Kulnura () is a suburb of the Central Coast region of New South Wales, Australia, located north of Mangrove Mountain along George Downes Drive. It is within  local government area. Kulnura's name is an Aboriginal word meaning "in sight of the sea" or "up in the clouds", it was named in 1914 by a meeting of the early pioneers Messrs Archibold, Collins, Gatley, Penn, Young, Williams and Gibson. Its population of approximately 600 people rely mostly on the town's fruit and cattle industries for income, however many commute to regional centres of Gosford, Wyong and even to Sydney for work. It is also home to the biggest catchment area on the Central Coast, Mangrove Creek Dam which has a capacity of 190 000 ML, and has a free tourist kiosk on the site.  "Mangrove Mountain Bottlers Pty Ltd" bottle still water at their plant at Kulnura, as well as for private label mass-retailers, such as 7–11.

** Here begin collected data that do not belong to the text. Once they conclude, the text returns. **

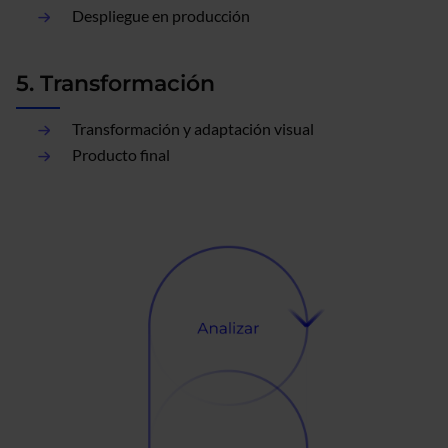
Despliegue en producción
5. Transformación
Transformación y adaptación visual
Producto final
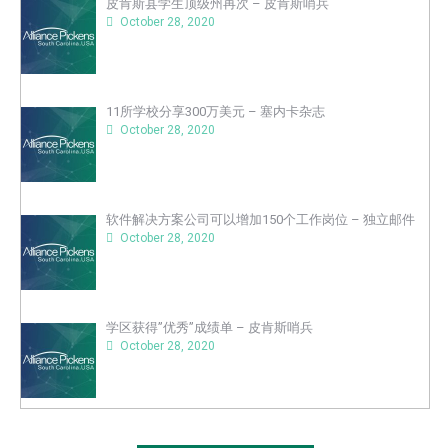
皮肯斯县学生顶级州再次 – 皮肯斯哨兵
October 28, 2020
11所学校分享300万美元 – 塞内卡杂志
October 28, 2020
软件解决方案公司可以增加150个工作岗位 – 独立邮件
October 28, 2020
学区获得”优秀”成绩单 – 皮肯斯哨兵
October 28, 2020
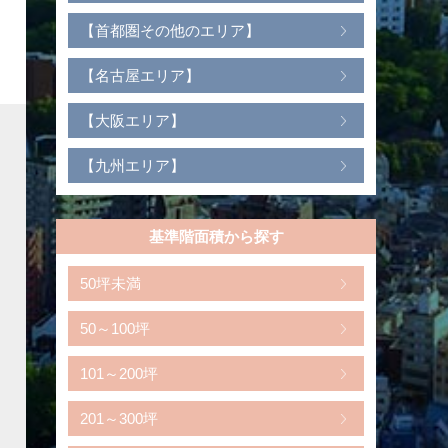
【首都圏その他のエリア】
【名古屋エリア】
【大阪エリア】
【九州エリア】
基準階面積から探す
50坪未満
50～100坪
101～200坪
201～300坪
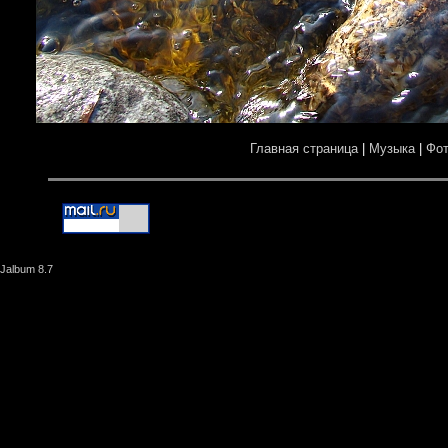
Главная страница
|
Музыка
|
Фо
Jalbum 8.7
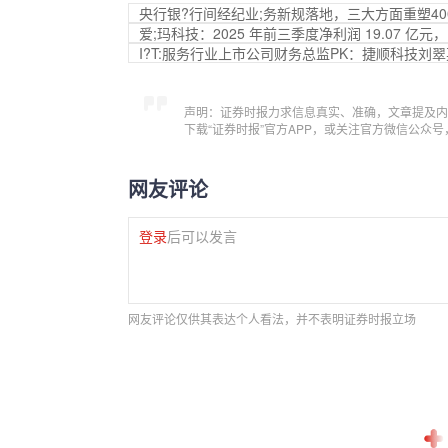
央行银?行间经纪业;务新规落地，三大方面重塑4
爱;玛科技：2025 年前三季度净利润 19.07 亿元，
I?T:服务行业上市公司财务总监PK：捷顺科技刘翠
声明：证券时报力求信息真实、准确，文章提及内
下载“证券时报”官方APP，或关注官方微信公众
网友评论
登录
后可以发言
网友评论仅供其表达个人看法，并不表明证券时报立场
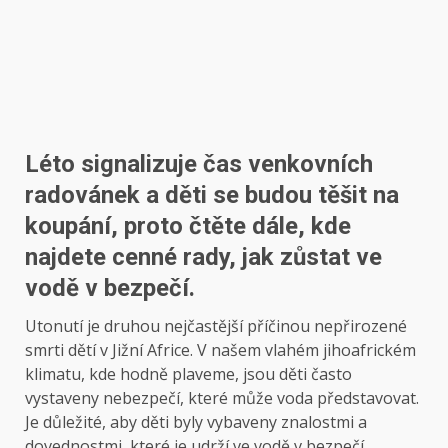
Léto signalizuje čas venkovních
radovánek a děti se budou těšit na
koupání, proto čtěte dále, kde
najdete cenné rady, jak zůstat ve
vodě v bezpečí.
Utonutí je druhou nejčastější příčinou nepřirozené
smrti dětí v Jižní Africe. V našem vlahém jihoafrickém
klimatu, kde hodně plaveme, jsou děti často
vystaveny nebezpečí, které může voda představovat.
Je důležité, aby děti byly vybaveny znalostmi a
dovednostmi, které je udrží ve vodě v bezpečí.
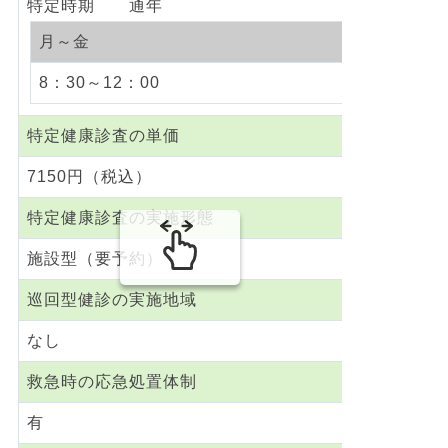
特定時期 通年
月～金
8：30～12：00
特定健康診査の単価
7150円（税込）
特定健康診査の実施形態
施設型（要予約）
巡回型健診の実施地域
なし
救急時の応急処置体制
有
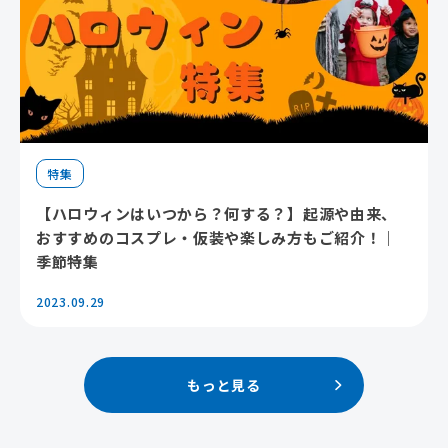
特集
【ハロウィンはいつから？何する？】起源や由来、
おすすめのコスプレ・仮装や楽しみ方もご紹介！｜
季節特集
2023.09.29
もっと見る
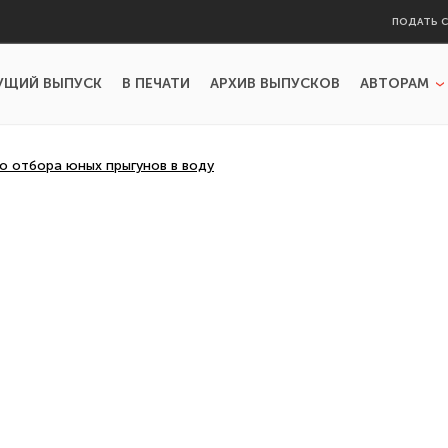
ПОДАТЬ 
УЩИЙ ВЫПУСК
В ПЕЧАТИ
АРХИВ ВЫПУСКОВ
АВТОРАМ
о отбора юных прыгунов в воду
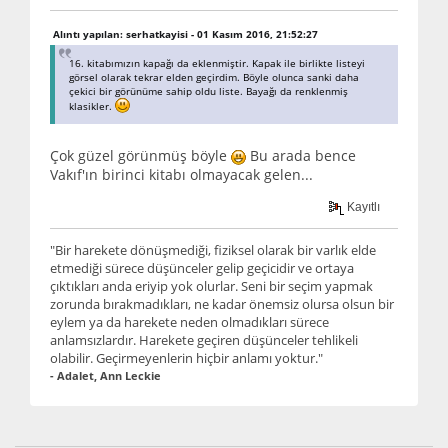
Alıntı yapılan: serhatkayisi - 01 Kasım 2016, 21:52:27
16. kitabımızın kapağı da eklenmiştir. Kapak ile birlikte listeyi
görsel olarak tekrar elden geçirdim. Böyle olunca sanki daha
çekici bir görünüme sahip oldu liste. Bayağı da renklenmiş
klasikler.
Çok güzel görünmüş böyle
Bu arada bence
Vakıf'ın birinci kitabı olmayacak gelen...
Kayıtlı
"Bir harekete dönüşmediği, fiziksel olarak bir varlık elde
etmediği sürece düşünceler gelip geçicidir ve ortaya
çıktıkları anda eriyip yok olurlar. Seni bir seçim yapmak
zorunda bırakmadıkları, ne kadar önemsiz olursa olsun bir
eylem ya da harekete neden olmadıkları sürece
anlamsızlardır. Harekete geçiren düşünceler tehlikeli
olabilir. Geçirmeyenlerin hiçbir anlamı yoktur."
- Adalet, Ann Leckie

Another one of Kulnura's attractions is the Paintball Place, which holds paintball skirmishes for people over 16.

District
Kulnura extends from the intersection of Bloodtree Road and George Downes Drive in the south, to the Great Northern Road in the north, to include the Mangrove Creek reservoir in the west, to down Bumble Hill Road in the east and to Red Hill Road in the southeast. Map of Kulnura in Google Maps

Kulnura General Store-café, petrol station and a bottle shop are located just opposite Kulnura Hall at the intersection of Greta Road with George Downes Drive.

Kulnura's One Stop convenience store is also a popular resting place for passing motorcyclists and tourists.

Kulnura Public School is situated at 9 Williams Road.

Festival
Every year Kulnura is host to the Bloodtree Festival, which is a celebration of life in the Mangrove Mountain area. It has been running for the past five years at Kulnura Oval, adjacent to Kulnura Hall.